Trifonov’s first choice for Prime Minister was Nikolay Vasilev, an investment banker who served in the former tsar’s cabinet and identifies as the country’s ‘top fiscal hawk’. Vasilev pushed through the radical deregulation policies of the 2000s, privatizing the state-owned telecommunications company and making almost 20,000 public employees redundant. Under his influence, ITN has forecast further public sector redundancies in the coming years under an obscure ‘digitalisation’ agenda. The party has also announced its intention to privatize major highways, along with the last publicly owned Bulgarian Development Bank (embroiled in controversy after huge loans were given to a group of politically connected businesses during GERB’s term). Although Trifonov has since withdrawn Vasilev’s nomination after a public backlash, the pair’s proximity underscores what many voters knew already: that the leftovers have merely been reheated, rather than scraped off the plate. 

The three protest parties agree on the need to pass judicial reforms and oust the current prosecutor general, who has served as GERB’s legal enforcer. They all subscribe to the magical powers of ‘e-governance’ in rooting out corruption and improving public services. In their campaign against graft, each is remarkably insensitive to social disparities: ITN has compared the corruption of the bus driver who steals petrol from his work vehicle with that of the politician embezzling funds from the public purse. Added to this, each party combines its emphasis on ‘the masses’ with a blind deference to experts. The deputy leader of ITN has remarked that he admires Margaret Thatcher for her resolve in doing what was ‘right for the people’, even if the people themselves did not realise it.

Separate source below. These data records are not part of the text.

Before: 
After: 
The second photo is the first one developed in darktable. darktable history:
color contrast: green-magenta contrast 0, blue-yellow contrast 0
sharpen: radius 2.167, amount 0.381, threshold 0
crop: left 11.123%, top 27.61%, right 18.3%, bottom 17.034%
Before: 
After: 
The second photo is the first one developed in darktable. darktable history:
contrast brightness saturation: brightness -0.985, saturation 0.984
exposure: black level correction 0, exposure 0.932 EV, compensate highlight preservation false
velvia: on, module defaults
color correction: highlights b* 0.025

Such commonalities make it possible that Izpravi se and Democratic Bulgaria will choose to prop up an ITN minority administration. But this is far from certain. So far, only DB has expressed its willingness to enter negotiations with Trifonov, whereas the BSP and Izpravi se have been entertaining the possibility of giving the caretaker government a regular mandate. Borissov has ruled out supporting ITN, yet he may stand to benefit from an unpopular and ephemeral cabinet led by aloof technocrats. Many are speculating that GERB politicians will simply not show up in parliament and allow the other parties to vote in ITN. Then, when the new government falters, they will exploit the desire for ‘stability’ and storm to victory in the next election.  

Absent an explosion of social protest from below or a dramatic shift in the fortunes of the trade unions, Bulgaria’s chances of reversing this regressive trend are bleak. Given the continued dominance of the anti-corruption framework, the best shot for the country’s left is to shift the emphasis onto the structural reasons for widespread corruption – presenting itself as the solution to the causes rather than the symptoms. Otherwise, it risks disappearing off the radar of the popular classes, whose only options will be an ‘old politics’ or a ‘new populism’ with little to differentiate them.